15. Texas had the most (10%) of the US charges for discrimination in 2017.
Texas with 10%, Florida with 8%, and Colorado with 6% are the three states that had the most charges for discrimination, according to the EEOC in 2017. The list goes on with Georgia in fourth place, Indiana in fifth, and Illinois in sixth place. Vermont, New Hampshire, and Kentucky are the three states with the lowest number of discrimination charges.
16. From 1997 to 2018, there were 1,889,631 discrimination complaints filed with the EEOC.
The complaints were for all types of discrimination in the workplace, but most of them were classified as retaliation (49%), race (34%), disability (32%), or sex discrimination (over 30%). Approximately 64% were officially dismissed, and about 18% were closed for administrative reasons.
17. In 2020, there were 440 GINA charges filed with the EEOC.
The Global Initiative for Asthma is an organization that protects and helps people suffering from asthma. Employee lawsuit statistics inform us that, in 2020, there were 440 GINA charges (0.7%) filed with the EEOC, which is more than double the number of charges filed in 2019.
18. More than 710,500 discrimination reports were sent to the EEOC for the color and race category between 1997 and 2018.
Although the overall number of cases dropped slightly from 2002 to 2005, in 2006, there was an extreme increase in charges of color and race discrimination that continued to rise until 2010. The overall number of charges for color and race discrimination remains higher than any other case group.

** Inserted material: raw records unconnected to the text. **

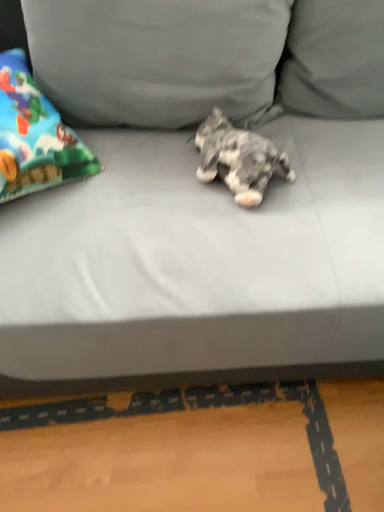
Question: Is point (226, 161) positioned closer to the camera than point (185, 178)?

Choices:
 (A) closer
 (B) farther

Answer: (A)

Question: In terms of size, does fluffy gray dog at center appear bigger or smaller than gray fabric couch at center?

Choices:
 (A) small
 (B) big

Answer: (A)

Question: Estimate the real-world distances between objects in this image. Which object is farther from the gray fabric pillow at upper center?

Choices:
 (A) gray fabric couch at center
 (B) fluffy gray dog at center

Answer: (B)

Question: Considering the real-world distances, which object is farthest from the gray fabric couch at center?

Choices:
 (A) gray fabric pillow at upper center
 (B) fluffy gray dog at center

Answer: (B)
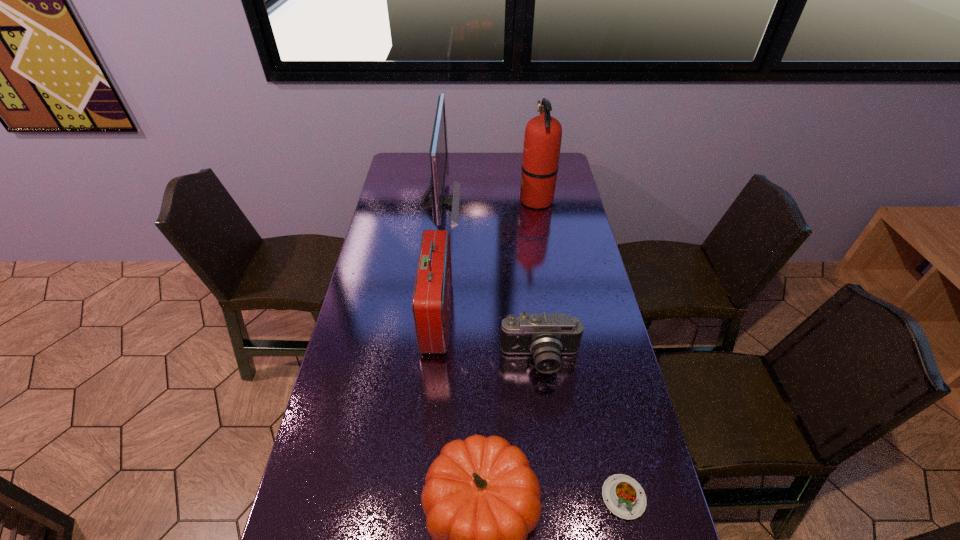
The image size is (960, 540). Find the location of `the tallest object`. the tallest object is located at coordinates click(542, 141).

19. Retaliation is the reason behind 53.8% of workplace discrimination charges.
Facts about discrimination in the workplace indicate that more than half of all cases filed with the EEOC in 2019 concerned retaliation. With 39,110 claims, retaliation contributed to 53.8% of all lawsuits filed. For more than 10 years, retaliation has been at the top of workplace lawsuit statistics.
20. The EEOC has settled 70,804 employment discrimination charges in FY 2020.
The EEOC secured $439.2 million for victims in the workplaces of both the private sector and the government. Almost half of the lawsuits were filed against private companies with less than 100 employees.
Looking at these discrimination in the workplace statistics for 2021, discrimination and harassment in the workplace are anything but a thing of the past. Even though it’s unlawful, workplace discrimination continues to be one of the main issues in employment.
Discrimination in the workplace can result in stress, anxiety, low self-esteem, depression, or other mental health conditions. In some cases, it can even lead the victim to suicide. Employees and employers likewise must address this issue as these employment discrimination stats provide significant insight into what workers are dealing with on a daily basis. Even in the 21st century, the world has a long way to go to reach equality. These shocking statistics about employment discrimination possibly provide a clue that we’re not on the right path yet.